I can’t wait to get out of here

Ram Dass once said: “If you think you are enlightened, go and spend a week with your family.” Well, I spent almost 3 months living with my wife’s family in 2022, and what a reality check it was.

At the time when we moved to my wife’s family house, I had been meditating for 5 years, sober for 4, had spent over 40 days in silence meditating, had a gratitude morning routine, and so on. I thought I had made a lot of progress by then. I couldn’t have been more wrong.

It started small. First, I got annoyed at my wife’s dad for asking us to do this or that in a specific way that made no sense to me. Then I got annoyed when he said I should speak in German to my wife and child. I couldn’t stand him when he said that I should be learning German already. “Who does this guy think he is to pretend to know what I should be doing with my time? He knows nothing about me!” I thought at the time. I couldn’t stand him when I saw him yell at my kid or the time he made my wife cry for some inconsequential thing he didn’t like. If I didn’t like him before, then I fucking hated him after that. I hated his negative energy, the fact that there was always something wrong to comment on, and the list went on.

I thought, “At least I work on myself, I work on my issues, I don’t yell at my kid or my wife, I am positive.” I felt superior to him. But I was no better than him; in fact, I was worse. I was constantly judging him, only focusing on the negative things he did. I had so much hatred in me that one day I couldn’t even sleep. He had done something earlier that day that really angered me, and I couldn’t stop thinking about it while trying to fall asleep.

One weekend he went on a trip with his friends. That day, the rest of the family was in the living room, eating and having fun. The atmosphere felt lighter and more positive. I thought, “Things will be much better when he passes away.” That’s how low I had sunk; I was wishing for his death now. I’m ashamed to admit this. The phrase ‘holding onto anger is like drinking poison and expecting the other person to die’ comes to mind here.

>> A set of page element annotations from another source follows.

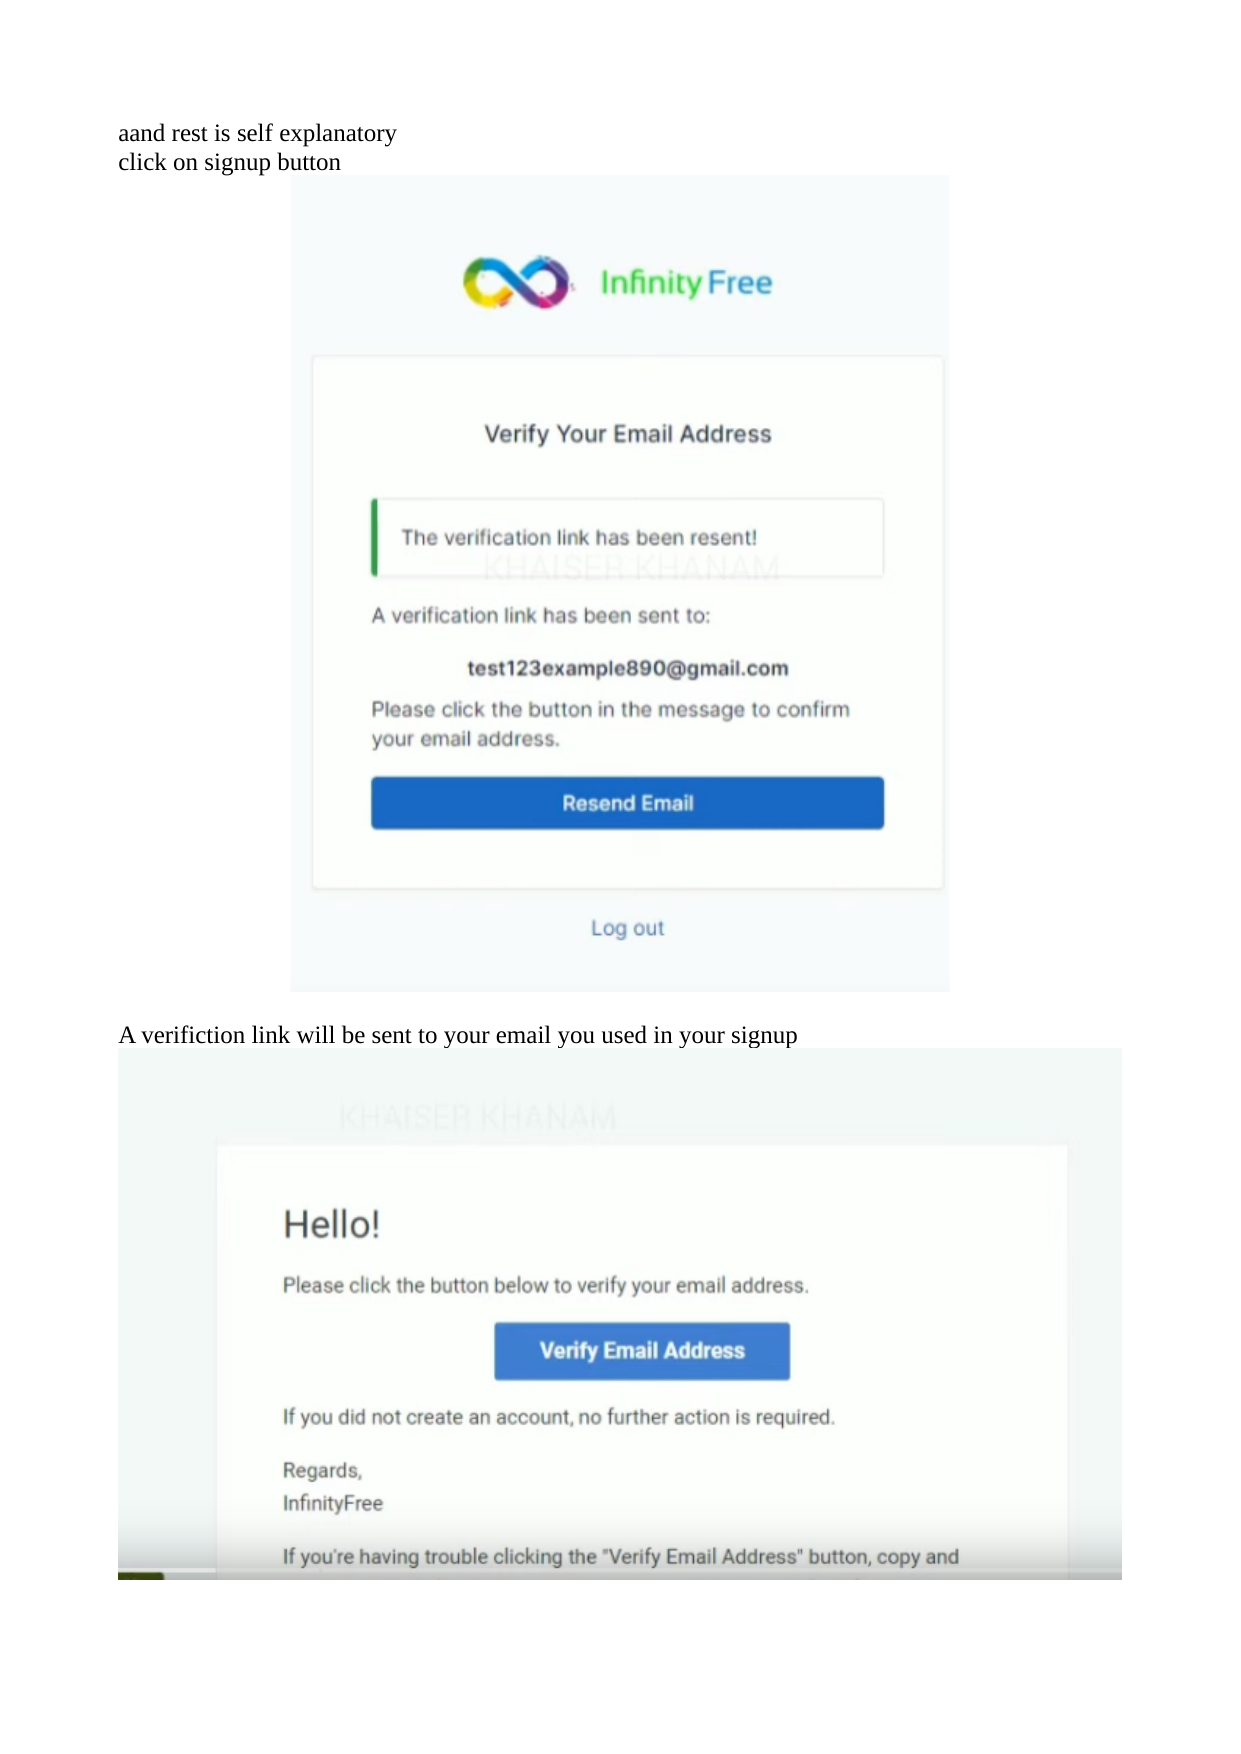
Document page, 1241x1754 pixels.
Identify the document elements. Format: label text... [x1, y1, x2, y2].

picture [118, 1048, 1122, 1580]
text click on signup button [118, 147, 1122, 176]
text A verifiction link will be sent to your email you used in your signup [118, 1020, 1122, 1048]
picture [290, 175, 950, 992]
text aand rest is self explanatory [118, 118, 1122, 147]
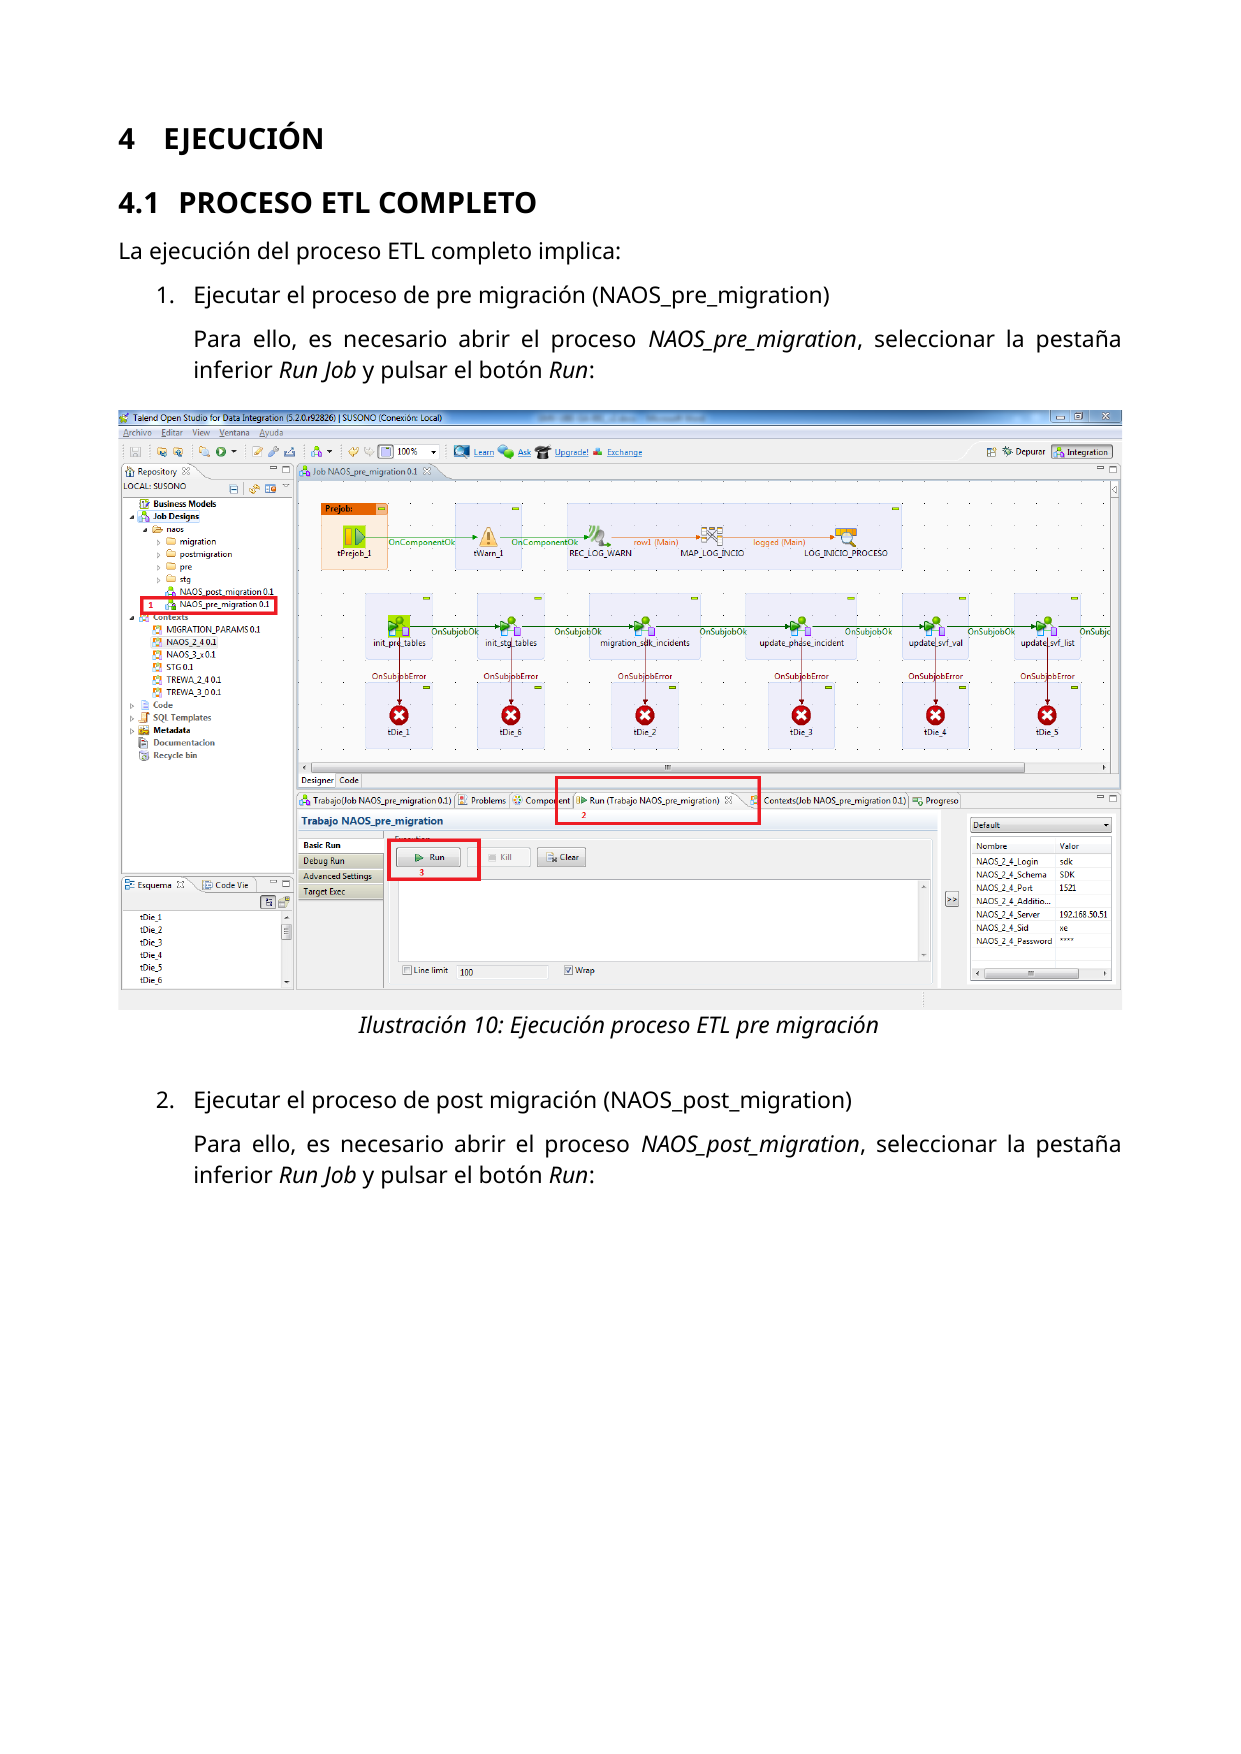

I was so blinded by my anger that not once did I stop to appreciate the positive things he was doing for us. He was letting us stay at his house while we found an apartment, even clearing 3 rooms in the house so we could sleep and work from home. He would prepare dinner for us almost every day, clean our dishes, and take care of our child. He even got us bicycles so we could get around. There was no compassion in me. I didn’t consider that he had a rough childhood. Who knows what he went through and what traumas from his youth he still carries? But at the time, I couldn’t see any of this. I couldn’t wait to get out of their house and not see him ever again.

Extended silence and isolation have a strange effect on us. Your whole life flashes before you. You think of nothing and everything. It shows you the things you are doing right and also the things you are doing wrong. Silence has been an invaluable teacher to me. During the last meditation retreat I attended, it showed me how wrong I was. All this time, I had been placing the blame on him. He was the terrible one, he was the one that needed help, he was the negative one, he was the one that needed to change, not me. But it was not him; it was me. Yes, sometimes he did give us the gift of negativity or anger, but while my wife saw that gift and rejected it, I took it with open arms and made it my own.

At the retreat, I was reminded of something I already knew but had clearly forgotten: we are 100% responsible for our happiness and for our misery. Not the external world, not another person, but us and only us. If we are not already happy, truly happy, money or people won’t make us happy, momentarily yes, but not for long. Something that can make one person furious, another person can react in a completely different way. Like Viktor Frankl says: “Forces beyond your control can take away everything you possess except one thing, your freedom to choose how you will respond to the situation. You cannot control what happens to you in life, but you can always control what you will feel and do about what happens to you.”

So, he was not making me angry or miserable, I was. I saw that I still have a long way to go, to be able to see something that before would have angered me and just observe and remain equanimous. I’m doing better than years ago, and I will keep working on this.

Sorry I judged you during your bad moments. I know you were just doing the best you could at the time, and so was I.